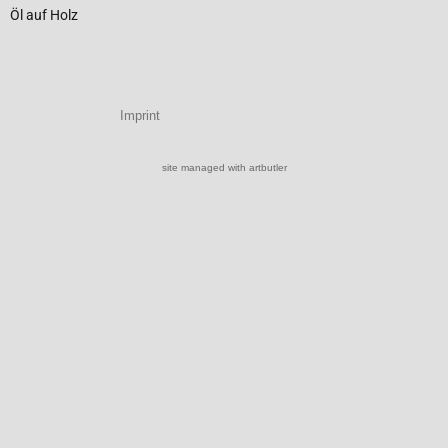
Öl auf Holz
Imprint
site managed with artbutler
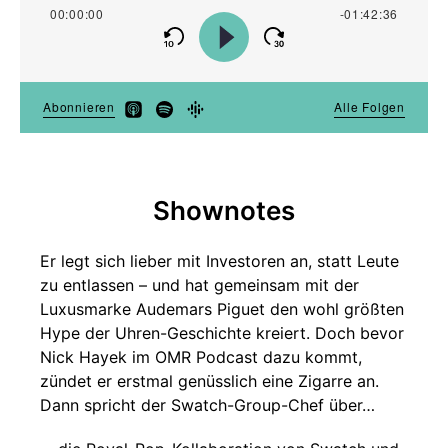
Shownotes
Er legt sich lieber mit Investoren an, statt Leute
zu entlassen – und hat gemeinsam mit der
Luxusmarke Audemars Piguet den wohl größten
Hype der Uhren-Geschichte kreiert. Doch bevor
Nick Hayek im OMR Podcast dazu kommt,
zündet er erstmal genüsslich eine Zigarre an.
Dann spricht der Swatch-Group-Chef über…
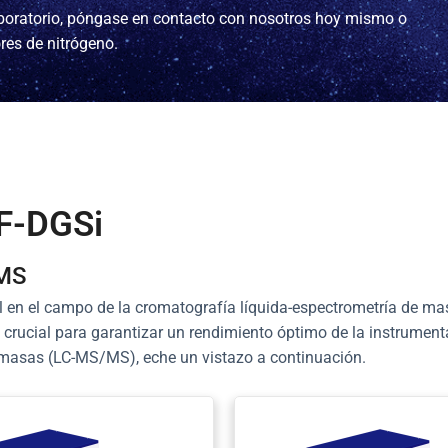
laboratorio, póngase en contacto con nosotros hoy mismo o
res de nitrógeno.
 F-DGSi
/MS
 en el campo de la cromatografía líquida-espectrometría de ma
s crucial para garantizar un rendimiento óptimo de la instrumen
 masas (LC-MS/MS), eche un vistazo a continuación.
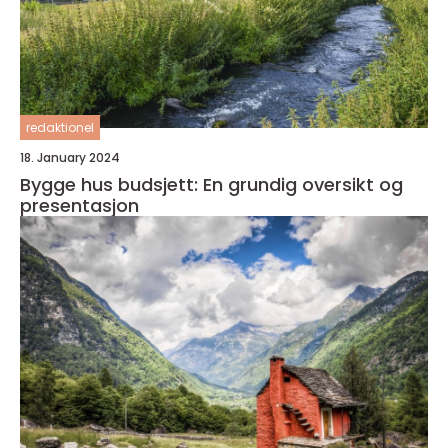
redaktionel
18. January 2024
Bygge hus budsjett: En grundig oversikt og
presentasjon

...

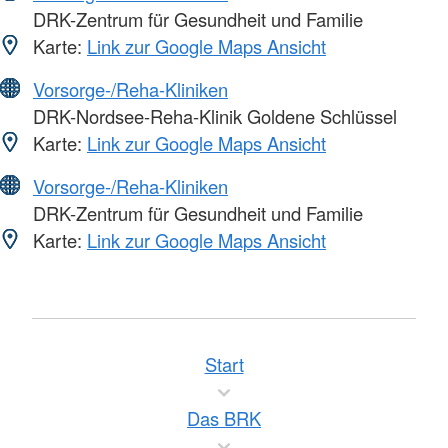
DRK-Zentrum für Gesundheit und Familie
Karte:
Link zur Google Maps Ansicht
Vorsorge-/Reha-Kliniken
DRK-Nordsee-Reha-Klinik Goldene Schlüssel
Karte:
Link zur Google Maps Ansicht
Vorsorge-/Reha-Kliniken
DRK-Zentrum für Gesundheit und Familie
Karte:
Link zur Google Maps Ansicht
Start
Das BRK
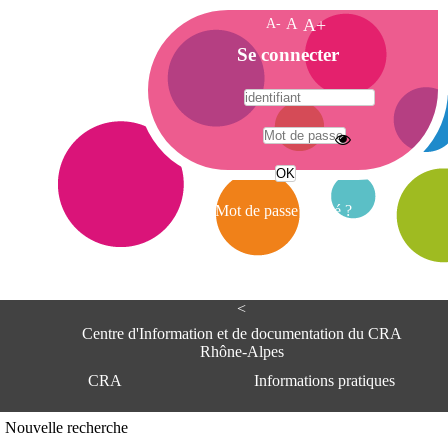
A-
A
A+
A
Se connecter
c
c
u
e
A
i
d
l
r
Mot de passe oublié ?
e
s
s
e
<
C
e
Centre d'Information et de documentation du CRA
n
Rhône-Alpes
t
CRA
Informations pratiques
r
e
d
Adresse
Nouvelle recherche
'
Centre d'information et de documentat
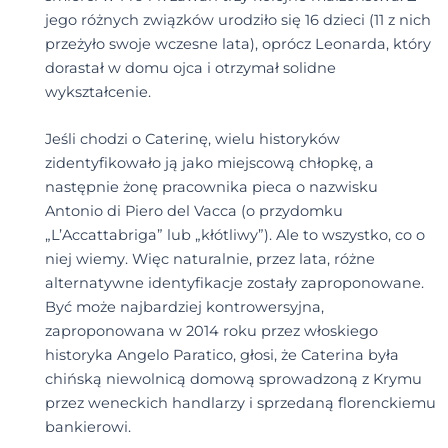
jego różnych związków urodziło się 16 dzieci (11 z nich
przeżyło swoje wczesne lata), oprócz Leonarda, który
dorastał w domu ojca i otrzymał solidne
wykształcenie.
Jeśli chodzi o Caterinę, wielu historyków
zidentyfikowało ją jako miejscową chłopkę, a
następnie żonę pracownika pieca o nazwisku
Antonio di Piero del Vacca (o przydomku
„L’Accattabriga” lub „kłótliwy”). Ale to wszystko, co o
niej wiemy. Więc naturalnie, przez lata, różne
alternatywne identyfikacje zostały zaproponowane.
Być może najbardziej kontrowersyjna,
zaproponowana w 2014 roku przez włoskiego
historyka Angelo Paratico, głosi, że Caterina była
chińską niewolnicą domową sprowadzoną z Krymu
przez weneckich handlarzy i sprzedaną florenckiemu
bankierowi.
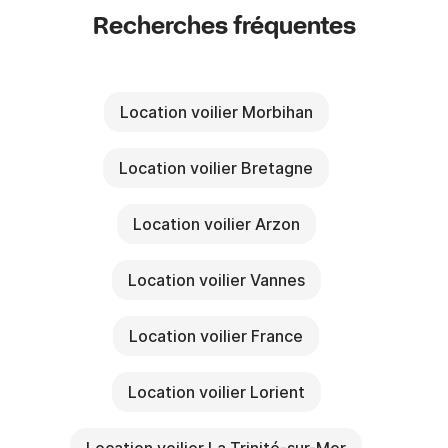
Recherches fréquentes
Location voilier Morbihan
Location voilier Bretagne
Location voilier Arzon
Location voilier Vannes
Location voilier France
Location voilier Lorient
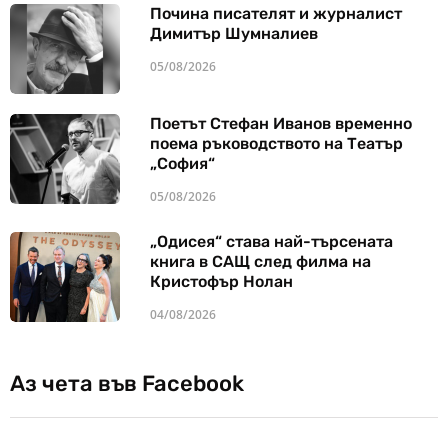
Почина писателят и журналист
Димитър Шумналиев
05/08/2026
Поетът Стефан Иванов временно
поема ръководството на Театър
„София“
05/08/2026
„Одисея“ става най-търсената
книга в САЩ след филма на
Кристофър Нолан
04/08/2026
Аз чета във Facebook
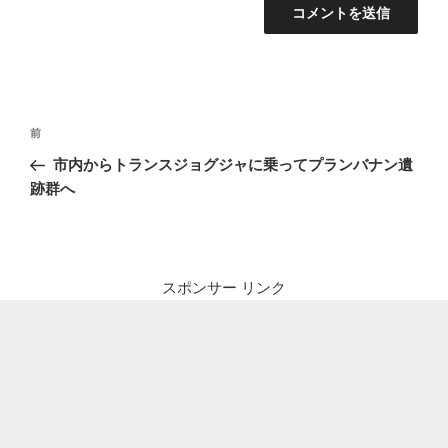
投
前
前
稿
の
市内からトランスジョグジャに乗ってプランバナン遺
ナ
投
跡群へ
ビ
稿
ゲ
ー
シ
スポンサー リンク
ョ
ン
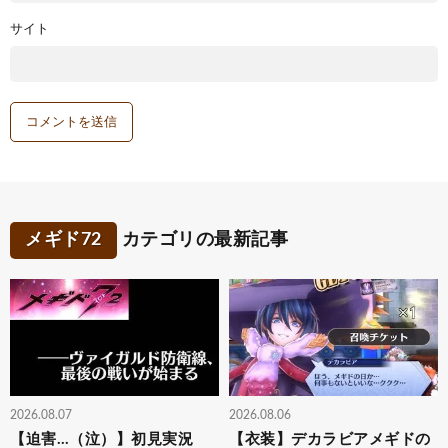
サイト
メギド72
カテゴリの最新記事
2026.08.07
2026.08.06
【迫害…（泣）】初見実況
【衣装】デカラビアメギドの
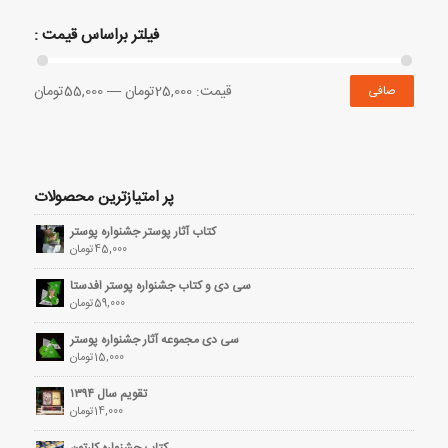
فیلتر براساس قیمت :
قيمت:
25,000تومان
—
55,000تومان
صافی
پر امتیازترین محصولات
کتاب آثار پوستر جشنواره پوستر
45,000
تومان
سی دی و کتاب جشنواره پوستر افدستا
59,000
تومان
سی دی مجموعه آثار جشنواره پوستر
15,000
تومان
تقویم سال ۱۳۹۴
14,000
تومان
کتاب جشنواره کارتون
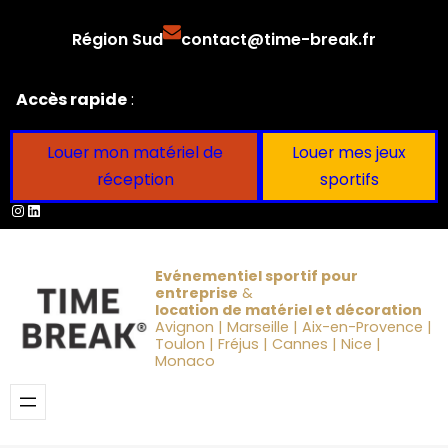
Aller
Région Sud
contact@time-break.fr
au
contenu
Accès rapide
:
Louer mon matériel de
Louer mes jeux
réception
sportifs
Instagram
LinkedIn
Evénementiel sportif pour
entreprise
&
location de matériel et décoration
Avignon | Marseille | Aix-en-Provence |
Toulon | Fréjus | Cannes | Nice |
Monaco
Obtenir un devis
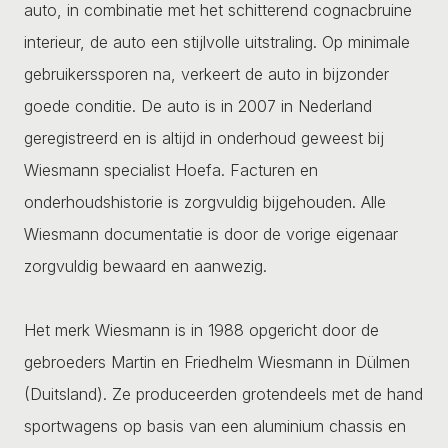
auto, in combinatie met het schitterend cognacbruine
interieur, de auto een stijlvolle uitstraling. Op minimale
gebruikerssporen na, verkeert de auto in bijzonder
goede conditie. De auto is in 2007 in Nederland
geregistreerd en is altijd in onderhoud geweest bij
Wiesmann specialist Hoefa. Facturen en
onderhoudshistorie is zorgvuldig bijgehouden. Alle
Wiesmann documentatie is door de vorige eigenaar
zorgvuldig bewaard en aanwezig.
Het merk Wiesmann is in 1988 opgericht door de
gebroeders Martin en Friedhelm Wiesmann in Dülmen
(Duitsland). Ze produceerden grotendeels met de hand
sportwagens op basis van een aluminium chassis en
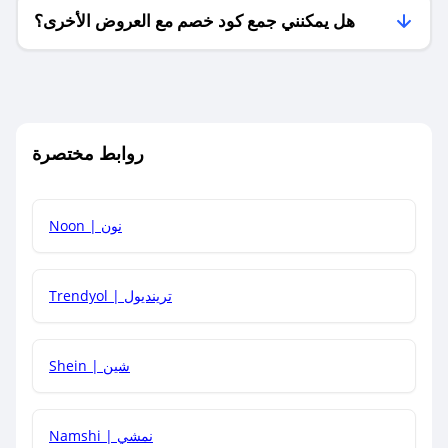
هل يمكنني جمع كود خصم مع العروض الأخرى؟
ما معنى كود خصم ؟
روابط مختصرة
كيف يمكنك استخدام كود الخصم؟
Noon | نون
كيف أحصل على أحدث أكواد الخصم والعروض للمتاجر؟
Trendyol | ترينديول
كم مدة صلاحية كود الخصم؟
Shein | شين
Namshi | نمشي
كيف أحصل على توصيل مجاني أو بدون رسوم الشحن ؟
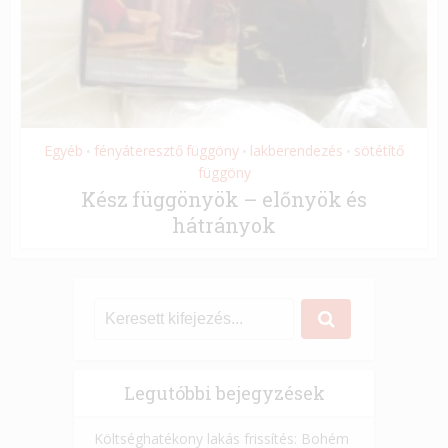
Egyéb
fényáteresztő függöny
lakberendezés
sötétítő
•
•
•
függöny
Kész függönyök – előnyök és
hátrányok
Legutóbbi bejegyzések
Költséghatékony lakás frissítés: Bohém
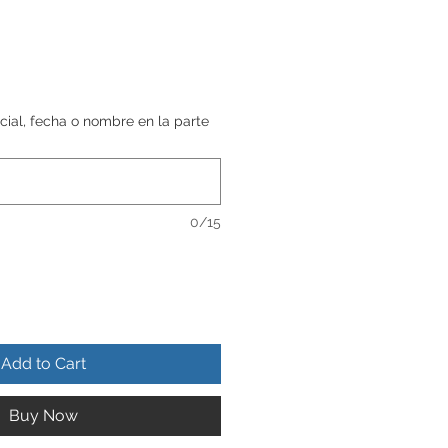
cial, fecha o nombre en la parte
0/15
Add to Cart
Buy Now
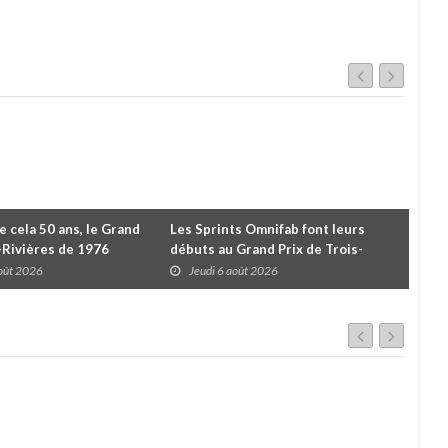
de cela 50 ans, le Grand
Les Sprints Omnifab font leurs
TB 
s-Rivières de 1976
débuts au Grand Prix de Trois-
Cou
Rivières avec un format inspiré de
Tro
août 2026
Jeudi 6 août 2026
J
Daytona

...

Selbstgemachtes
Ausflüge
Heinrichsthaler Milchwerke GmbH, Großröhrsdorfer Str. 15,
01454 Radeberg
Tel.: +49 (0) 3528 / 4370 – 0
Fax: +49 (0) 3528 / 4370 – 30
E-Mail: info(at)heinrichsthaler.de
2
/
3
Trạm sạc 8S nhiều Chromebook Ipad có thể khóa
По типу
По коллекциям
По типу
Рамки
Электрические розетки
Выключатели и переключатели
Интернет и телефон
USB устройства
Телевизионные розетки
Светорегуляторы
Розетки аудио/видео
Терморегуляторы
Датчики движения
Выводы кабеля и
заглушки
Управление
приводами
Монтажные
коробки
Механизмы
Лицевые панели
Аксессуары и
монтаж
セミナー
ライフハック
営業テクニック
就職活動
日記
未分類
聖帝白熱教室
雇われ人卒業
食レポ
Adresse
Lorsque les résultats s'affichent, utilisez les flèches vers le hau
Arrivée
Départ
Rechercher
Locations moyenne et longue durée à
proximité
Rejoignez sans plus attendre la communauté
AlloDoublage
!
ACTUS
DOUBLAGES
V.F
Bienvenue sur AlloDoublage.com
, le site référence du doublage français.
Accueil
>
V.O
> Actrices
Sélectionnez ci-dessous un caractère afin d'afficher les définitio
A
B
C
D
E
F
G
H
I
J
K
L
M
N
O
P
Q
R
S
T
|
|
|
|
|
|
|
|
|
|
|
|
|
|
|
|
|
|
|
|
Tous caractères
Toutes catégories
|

▸ REQUEST: In the data above, copy the lines starting at "Recherches fréquentes" and ending at "Location voilier Lorient", changing every "voilier" to "catamaran" and leaving everything else as it is.

▸ THE COMPLETED TASK:
Recherches fréquentes
Location catamaran Morbihan
Location catamaran Bretagne
Location catamaran Arzon
Location catamaran Vannes
Location catamaran France
Location catamaran Lorient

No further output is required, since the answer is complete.